**What to produce:**
Lift every line from the entries that includes the word "forest".

Entries provided Block Start

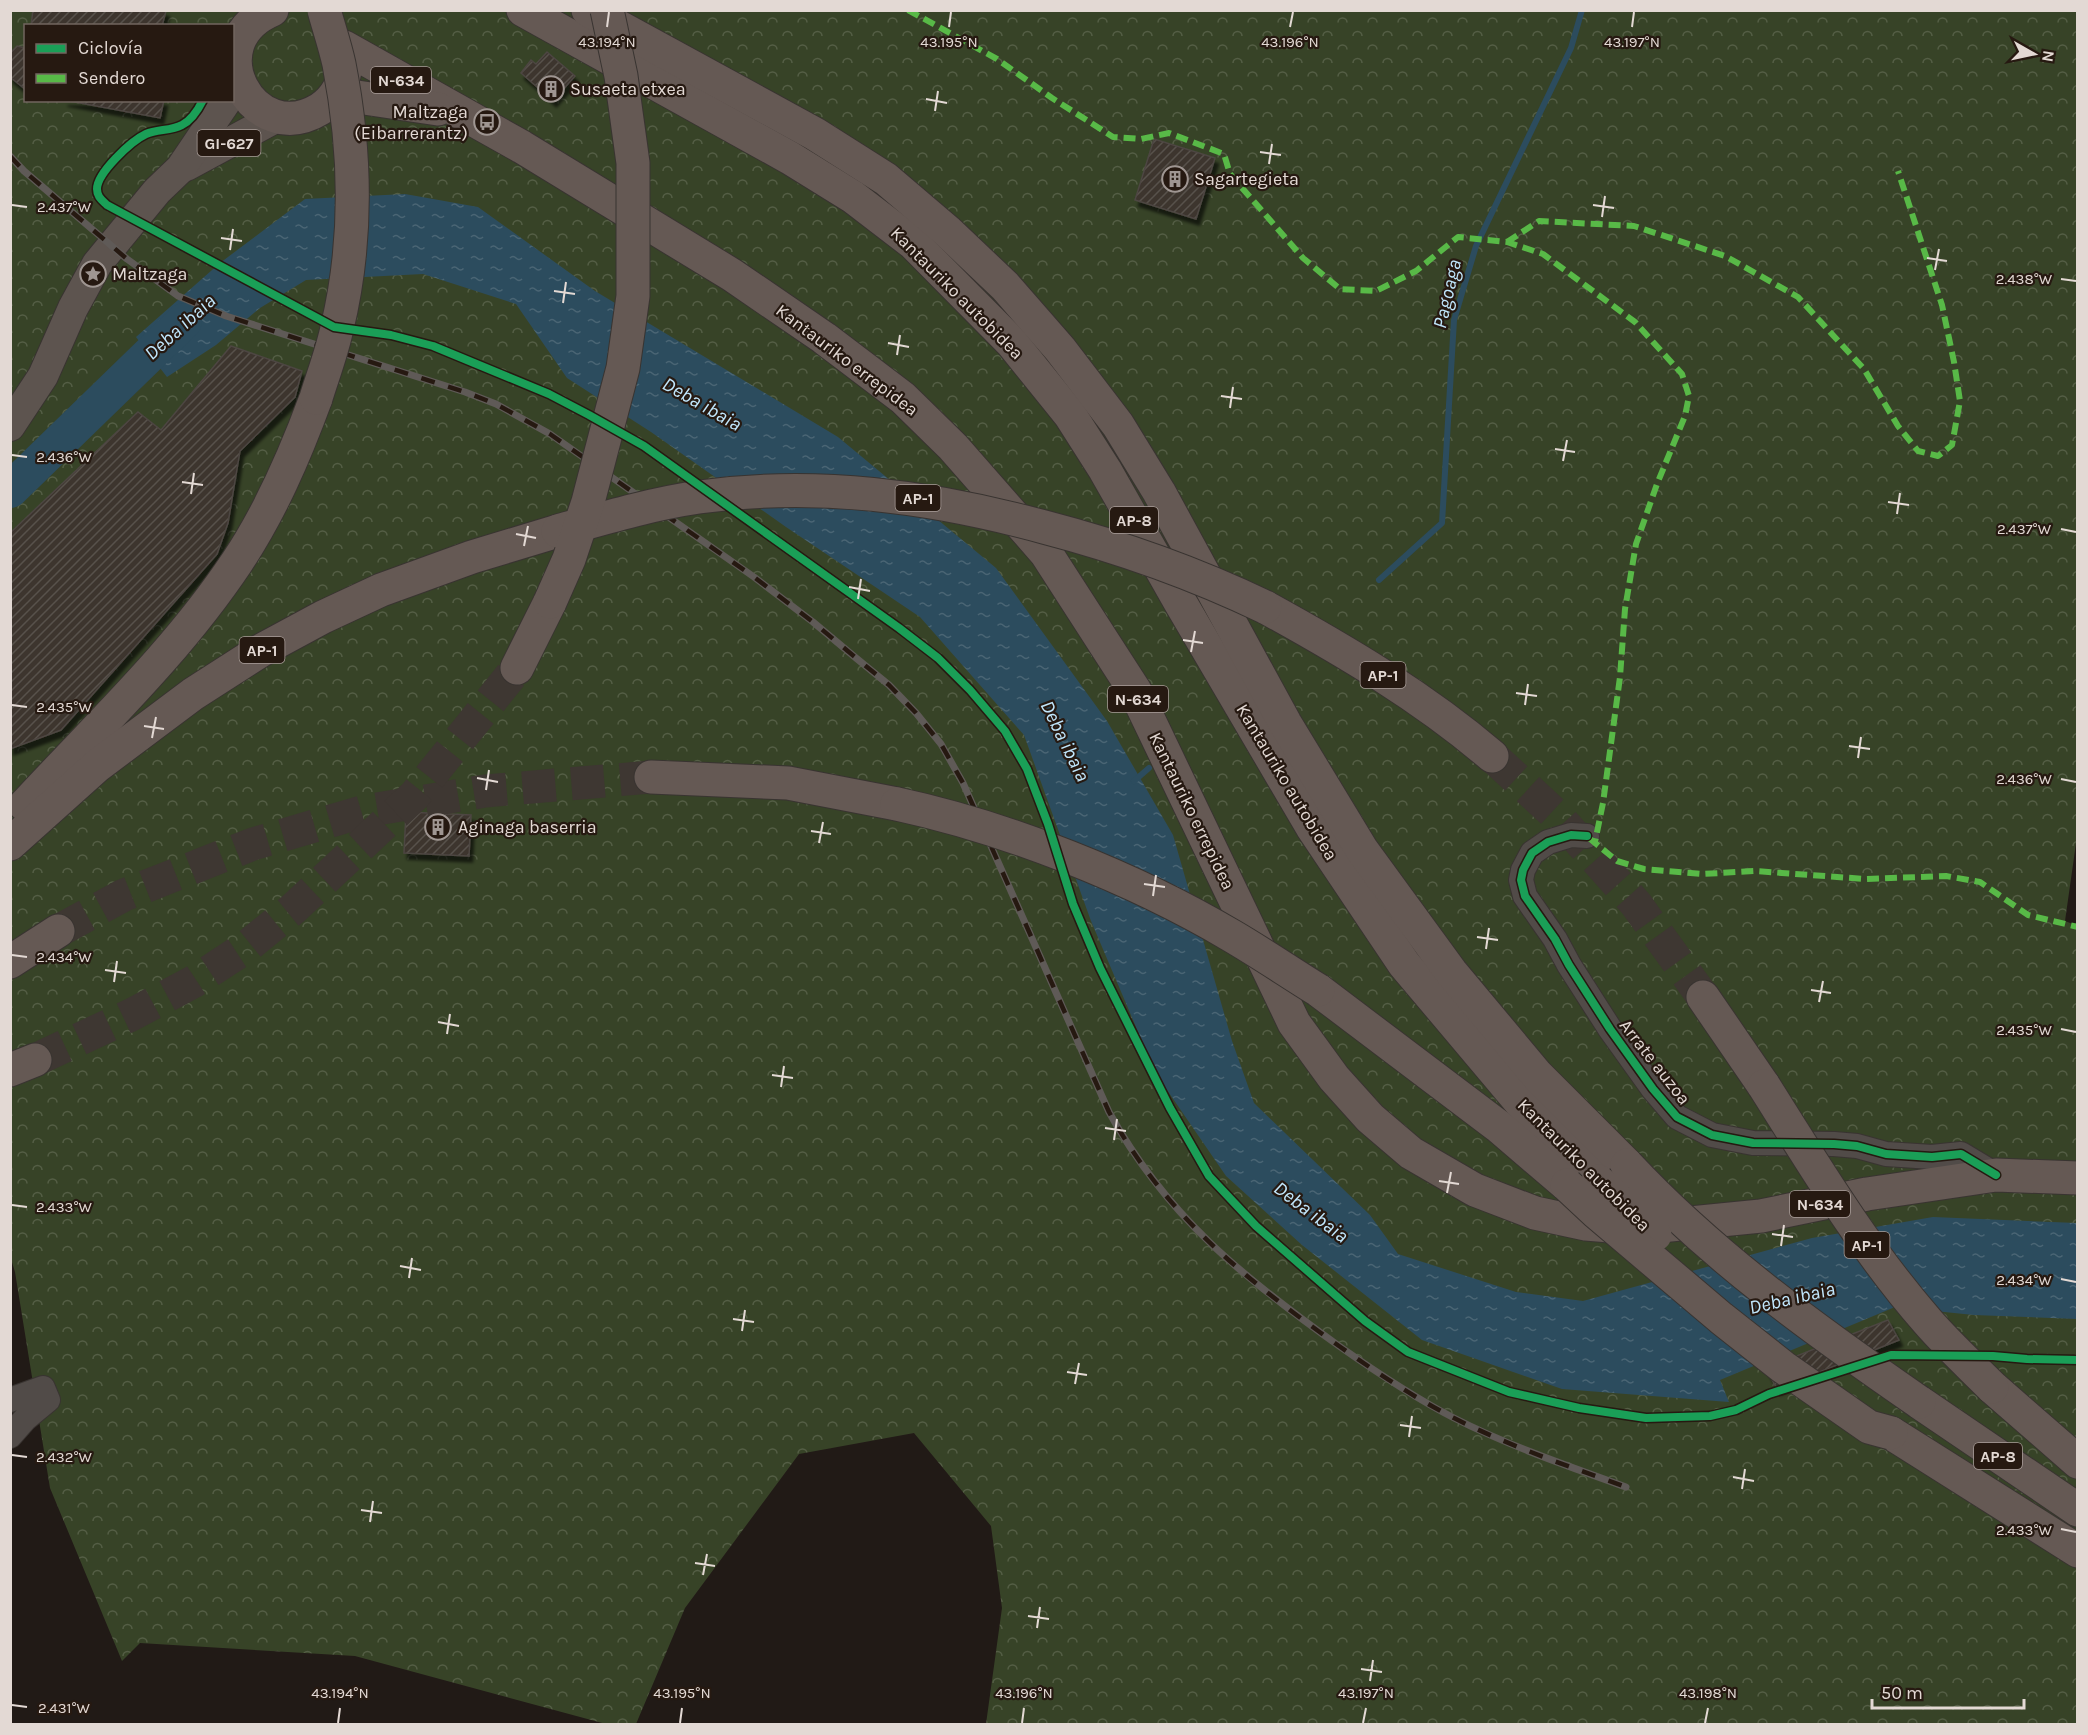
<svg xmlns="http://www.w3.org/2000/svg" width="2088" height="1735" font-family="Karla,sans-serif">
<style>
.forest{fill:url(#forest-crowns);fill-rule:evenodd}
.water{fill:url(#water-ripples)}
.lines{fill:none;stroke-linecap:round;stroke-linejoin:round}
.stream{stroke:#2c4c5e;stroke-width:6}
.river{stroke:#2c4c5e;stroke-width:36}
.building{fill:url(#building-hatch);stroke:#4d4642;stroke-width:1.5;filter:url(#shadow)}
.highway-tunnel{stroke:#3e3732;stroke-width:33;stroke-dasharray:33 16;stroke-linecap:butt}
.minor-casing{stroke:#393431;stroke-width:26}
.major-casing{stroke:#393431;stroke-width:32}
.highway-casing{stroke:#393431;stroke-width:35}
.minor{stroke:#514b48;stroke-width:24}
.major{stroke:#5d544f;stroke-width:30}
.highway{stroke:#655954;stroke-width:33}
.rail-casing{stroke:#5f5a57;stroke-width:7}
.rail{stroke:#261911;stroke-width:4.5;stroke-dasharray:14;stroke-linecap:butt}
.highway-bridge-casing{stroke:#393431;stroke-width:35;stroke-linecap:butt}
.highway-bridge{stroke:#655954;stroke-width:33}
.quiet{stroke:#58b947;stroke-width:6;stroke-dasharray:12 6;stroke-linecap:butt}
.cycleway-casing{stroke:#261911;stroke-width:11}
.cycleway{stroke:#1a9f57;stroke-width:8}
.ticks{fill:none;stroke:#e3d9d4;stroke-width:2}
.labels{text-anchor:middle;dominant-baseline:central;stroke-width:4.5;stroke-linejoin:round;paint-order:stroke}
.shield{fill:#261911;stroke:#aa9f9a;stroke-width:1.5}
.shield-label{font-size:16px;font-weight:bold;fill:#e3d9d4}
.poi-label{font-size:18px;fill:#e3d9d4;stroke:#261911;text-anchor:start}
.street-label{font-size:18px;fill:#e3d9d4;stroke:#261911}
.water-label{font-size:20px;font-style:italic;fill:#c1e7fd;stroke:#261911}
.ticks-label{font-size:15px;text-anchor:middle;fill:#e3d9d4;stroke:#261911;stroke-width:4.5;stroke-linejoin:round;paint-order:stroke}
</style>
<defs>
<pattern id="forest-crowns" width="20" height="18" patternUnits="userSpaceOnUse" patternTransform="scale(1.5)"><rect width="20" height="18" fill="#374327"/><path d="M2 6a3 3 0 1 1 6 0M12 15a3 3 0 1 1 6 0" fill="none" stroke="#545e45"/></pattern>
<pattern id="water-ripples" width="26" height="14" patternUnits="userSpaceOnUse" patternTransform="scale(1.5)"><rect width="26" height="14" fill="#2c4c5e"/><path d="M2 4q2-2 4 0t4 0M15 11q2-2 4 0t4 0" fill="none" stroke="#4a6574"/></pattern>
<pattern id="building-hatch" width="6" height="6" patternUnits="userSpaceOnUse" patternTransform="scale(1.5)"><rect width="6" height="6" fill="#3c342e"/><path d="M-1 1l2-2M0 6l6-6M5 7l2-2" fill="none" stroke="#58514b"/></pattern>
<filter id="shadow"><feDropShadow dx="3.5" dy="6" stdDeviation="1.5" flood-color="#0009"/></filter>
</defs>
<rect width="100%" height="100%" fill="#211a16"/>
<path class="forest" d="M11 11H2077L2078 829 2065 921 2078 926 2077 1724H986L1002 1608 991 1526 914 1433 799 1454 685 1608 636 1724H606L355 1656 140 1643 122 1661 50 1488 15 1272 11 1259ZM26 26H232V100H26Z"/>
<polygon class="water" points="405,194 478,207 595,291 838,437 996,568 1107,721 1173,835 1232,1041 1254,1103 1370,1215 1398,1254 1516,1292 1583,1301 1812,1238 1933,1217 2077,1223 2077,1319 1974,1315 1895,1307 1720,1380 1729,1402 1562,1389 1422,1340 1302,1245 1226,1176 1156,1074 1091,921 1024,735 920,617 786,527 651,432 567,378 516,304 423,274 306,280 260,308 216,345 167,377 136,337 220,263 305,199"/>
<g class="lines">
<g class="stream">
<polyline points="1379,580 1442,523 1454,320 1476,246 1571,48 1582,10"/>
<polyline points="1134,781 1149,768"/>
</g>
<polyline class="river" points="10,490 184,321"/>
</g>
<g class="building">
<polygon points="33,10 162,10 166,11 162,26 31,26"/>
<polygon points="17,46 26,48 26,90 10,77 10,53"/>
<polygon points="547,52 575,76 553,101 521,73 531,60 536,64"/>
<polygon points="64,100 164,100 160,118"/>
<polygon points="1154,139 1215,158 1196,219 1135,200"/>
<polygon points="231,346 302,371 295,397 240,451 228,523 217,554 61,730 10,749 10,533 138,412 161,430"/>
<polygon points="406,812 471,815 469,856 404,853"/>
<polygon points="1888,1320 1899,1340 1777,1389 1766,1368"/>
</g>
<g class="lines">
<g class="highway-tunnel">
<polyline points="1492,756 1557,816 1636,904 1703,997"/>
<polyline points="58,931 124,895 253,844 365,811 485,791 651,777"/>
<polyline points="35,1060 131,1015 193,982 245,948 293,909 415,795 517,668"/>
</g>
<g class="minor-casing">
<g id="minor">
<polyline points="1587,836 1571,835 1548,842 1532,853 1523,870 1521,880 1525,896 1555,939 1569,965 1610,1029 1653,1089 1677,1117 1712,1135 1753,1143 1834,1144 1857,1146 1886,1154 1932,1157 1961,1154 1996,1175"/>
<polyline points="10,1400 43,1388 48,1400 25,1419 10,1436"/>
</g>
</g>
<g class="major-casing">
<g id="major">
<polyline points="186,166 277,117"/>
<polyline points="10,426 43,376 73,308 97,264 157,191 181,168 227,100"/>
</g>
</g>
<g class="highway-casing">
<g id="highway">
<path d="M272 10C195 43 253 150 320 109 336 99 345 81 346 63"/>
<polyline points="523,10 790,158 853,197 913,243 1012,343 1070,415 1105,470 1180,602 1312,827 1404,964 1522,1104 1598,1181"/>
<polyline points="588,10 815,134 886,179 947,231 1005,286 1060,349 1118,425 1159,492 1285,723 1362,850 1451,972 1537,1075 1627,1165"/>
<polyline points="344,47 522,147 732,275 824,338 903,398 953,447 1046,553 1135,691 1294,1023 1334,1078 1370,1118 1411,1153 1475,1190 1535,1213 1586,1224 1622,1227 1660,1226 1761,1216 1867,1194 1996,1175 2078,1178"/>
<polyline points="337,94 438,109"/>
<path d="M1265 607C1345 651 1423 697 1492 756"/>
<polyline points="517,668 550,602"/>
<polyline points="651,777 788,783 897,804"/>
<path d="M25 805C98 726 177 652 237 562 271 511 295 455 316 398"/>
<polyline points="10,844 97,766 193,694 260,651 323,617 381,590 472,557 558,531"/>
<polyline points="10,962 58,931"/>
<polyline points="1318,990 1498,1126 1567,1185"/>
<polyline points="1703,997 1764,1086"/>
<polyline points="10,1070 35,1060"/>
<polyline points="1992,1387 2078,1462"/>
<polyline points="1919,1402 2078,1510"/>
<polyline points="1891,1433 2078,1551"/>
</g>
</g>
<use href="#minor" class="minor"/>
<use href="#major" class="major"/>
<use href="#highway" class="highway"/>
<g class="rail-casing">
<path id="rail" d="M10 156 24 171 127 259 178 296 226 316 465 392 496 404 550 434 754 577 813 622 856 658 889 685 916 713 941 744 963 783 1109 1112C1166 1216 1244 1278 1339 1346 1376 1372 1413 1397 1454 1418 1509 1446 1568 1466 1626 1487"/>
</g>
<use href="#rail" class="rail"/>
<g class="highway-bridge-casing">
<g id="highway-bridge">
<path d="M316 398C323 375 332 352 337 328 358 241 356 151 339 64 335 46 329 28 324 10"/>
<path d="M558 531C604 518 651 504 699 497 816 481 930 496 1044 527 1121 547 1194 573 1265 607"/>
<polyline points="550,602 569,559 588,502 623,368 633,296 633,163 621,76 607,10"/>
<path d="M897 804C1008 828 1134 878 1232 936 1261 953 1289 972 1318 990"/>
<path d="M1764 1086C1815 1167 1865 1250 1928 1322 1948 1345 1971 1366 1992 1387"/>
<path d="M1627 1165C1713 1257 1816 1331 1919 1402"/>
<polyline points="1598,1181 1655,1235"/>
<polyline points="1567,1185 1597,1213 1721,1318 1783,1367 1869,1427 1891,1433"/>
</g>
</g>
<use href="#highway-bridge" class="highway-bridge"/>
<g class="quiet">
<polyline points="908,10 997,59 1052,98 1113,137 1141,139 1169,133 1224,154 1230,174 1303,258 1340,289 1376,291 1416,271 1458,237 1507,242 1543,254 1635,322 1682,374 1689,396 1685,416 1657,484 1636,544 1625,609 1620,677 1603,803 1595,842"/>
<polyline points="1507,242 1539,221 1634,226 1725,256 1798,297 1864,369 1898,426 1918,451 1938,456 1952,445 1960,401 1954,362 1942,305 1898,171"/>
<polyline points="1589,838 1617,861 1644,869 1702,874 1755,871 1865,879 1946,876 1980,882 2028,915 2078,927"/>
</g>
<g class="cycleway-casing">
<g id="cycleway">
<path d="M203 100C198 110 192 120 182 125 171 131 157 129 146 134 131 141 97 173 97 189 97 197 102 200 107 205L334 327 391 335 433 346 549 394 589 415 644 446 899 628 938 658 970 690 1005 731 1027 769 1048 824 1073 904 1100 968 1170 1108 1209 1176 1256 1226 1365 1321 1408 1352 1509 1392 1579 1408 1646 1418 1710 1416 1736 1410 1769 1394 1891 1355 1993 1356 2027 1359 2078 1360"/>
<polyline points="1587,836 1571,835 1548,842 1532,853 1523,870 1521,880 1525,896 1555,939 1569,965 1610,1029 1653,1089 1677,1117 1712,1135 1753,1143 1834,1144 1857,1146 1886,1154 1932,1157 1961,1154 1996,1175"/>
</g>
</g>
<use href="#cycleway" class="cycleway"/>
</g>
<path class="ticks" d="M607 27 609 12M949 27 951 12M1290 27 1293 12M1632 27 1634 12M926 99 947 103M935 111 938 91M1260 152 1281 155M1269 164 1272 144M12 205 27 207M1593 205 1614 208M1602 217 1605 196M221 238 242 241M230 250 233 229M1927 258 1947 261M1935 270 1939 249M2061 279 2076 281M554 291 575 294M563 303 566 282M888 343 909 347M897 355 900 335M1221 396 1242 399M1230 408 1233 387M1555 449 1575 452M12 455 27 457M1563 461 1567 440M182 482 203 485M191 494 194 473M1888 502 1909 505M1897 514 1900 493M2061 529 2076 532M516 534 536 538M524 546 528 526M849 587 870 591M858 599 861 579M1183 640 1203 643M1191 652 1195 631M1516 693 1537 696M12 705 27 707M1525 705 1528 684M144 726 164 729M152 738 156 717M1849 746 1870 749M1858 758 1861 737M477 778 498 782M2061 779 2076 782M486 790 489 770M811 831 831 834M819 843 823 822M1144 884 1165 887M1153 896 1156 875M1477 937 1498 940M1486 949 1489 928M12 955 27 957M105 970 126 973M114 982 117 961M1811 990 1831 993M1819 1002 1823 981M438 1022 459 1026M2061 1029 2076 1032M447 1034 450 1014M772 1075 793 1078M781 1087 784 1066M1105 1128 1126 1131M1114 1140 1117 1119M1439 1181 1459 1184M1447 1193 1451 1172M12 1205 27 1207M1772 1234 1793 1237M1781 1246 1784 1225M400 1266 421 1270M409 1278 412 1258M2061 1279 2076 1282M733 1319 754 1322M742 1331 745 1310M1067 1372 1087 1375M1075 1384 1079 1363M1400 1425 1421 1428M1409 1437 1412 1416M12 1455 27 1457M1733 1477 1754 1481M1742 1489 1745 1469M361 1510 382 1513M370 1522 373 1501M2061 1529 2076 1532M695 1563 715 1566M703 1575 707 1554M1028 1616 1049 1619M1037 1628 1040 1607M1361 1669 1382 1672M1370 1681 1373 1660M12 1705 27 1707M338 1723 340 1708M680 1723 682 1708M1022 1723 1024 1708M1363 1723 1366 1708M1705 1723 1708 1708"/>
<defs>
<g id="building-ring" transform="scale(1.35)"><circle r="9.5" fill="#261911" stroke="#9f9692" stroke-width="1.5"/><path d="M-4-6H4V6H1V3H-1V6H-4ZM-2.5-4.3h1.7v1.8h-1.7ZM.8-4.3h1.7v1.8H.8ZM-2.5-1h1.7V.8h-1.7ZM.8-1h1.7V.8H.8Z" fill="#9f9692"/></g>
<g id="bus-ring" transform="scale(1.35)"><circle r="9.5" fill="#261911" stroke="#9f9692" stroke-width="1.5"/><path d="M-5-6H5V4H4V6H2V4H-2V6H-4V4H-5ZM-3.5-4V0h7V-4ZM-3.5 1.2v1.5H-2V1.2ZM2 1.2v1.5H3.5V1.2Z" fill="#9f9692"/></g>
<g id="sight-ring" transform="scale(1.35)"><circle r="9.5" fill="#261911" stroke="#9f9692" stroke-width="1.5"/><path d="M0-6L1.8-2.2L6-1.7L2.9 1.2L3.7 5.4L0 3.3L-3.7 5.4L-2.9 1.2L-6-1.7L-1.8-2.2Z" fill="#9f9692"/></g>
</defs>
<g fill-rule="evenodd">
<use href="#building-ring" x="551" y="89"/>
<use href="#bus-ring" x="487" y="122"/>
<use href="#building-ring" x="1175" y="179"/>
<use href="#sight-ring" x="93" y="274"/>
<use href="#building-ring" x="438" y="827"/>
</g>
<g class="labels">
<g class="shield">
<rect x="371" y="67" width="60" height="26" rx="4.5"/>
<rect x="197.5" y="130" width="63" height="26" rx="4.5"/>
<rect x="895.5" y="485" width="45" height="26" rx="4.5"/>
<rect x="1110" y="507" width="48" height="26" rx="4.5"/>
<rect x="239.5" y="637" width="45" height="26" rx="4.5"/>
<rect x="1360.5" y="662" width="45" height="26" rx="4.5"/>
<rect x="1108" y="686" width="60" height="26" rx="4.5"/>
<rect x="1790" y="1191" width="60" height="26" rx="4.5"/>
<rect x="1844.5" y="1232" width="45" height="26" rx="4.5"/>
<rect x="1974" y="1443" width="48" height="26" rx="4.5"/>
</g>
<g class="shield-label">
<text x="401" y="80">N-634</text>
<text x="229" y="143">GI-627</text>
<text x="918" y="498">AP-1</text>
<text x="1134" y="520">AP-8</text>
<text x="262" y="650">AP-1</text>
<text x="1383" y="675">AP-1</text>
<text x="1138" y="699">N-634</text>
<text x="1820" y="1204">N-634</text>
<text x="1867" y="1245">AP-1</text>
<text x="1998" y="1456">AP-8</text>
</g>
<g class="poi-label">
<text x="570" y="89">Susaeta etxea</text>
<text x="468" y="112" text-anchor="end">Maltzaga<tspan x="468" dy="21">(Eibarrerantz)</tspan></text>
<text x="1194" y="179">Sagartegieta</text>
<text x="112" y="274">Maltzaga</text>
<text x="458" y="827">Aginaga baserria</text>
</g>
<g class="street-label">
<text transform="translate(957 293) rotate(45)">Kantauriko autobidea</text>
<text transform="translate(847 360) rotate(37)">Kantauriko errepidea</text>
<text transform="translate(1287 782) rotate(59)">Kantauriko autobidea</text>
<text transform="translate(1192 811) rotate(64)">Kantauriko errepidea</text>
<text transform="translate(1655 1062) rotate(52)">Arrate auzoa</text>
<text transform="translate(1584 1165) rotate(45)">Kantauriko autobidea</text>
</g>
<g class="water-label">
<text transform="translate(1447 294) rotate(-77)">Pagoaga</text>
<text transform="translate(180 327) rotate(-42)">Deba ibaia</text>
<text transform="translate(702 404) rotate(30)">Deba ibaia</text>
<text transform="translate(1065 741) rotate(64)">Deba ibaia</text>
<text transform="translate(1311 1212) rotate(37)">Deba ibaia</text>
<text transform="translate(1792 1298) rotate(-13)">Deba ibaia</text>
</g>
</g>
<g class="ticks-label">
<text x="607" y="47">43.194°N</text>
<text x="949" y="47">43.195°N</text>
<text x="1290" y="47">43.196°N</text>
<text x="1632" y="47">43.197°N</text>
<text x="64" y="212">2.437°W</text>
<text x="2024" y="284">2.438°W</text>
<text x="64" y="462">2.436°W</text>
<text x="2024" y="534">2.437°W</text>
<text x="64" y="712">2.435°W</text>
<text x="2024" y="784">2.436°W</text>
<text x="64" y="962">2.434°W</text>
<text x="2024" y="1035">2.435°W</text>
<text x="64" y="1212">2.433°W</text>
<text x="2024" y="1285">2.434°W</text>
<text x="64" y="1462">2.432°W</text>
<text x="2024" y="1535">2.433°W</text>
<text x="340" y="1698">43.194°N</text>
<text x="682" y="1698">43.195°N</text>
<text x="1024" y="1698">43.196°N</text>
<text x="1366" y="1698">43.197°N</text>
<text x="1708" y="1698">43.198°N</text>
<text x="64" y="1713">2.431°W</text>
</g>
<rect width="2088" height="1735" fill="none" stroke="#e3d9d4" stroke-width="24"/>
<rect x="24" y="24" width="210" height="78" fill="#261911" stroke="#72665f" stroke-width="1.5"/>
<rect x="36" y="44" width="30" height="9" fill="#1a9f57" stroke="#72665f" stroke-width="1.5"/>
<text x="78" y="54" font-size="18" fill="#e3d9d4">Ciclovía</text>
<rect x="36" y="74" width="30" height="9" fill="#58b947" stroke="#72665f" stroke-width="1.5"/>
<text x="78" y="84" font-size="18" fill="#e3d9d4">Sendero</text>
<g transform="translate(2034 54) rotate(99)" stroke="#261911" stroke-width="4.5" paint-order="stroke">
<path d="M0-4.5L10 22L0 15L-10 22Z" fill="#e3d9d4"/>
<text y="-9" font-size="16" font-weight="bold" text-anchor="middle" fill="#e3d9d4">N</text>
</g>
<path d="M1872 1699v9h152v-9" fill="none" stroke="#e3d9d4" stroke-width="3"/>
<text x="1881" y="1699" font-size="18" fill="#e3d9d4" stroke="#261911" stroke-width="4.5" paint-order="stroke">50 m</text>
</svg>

Entries provided Block End

**Answer box:**
.forest{fill:url(#forest-crowns);fill-rule:evenodd}
<pattern id="forest-crowns" width="20" height="18" patternUnits="userSpaceOnUse" patternTransform="scale(1.5)"><rect width="20" height="18" fill="#374327"/><path d="M2 6a3 3 0 1 1 6 0M12 15a3 3 0 1 1 6 0" fill="none" stroke="#545e45"/></pattern>
<path class="forest" d="M11 11H2077L2078 829 2065 921 2078 926 2077 1724H986L1002 1608 991 1526 914 1433 799 1454 685 1608 636 1724H606L355 1656 140 1643 122 1661 50 1488 15 1272 11 1259ZM26 26H232V100H26Z"/>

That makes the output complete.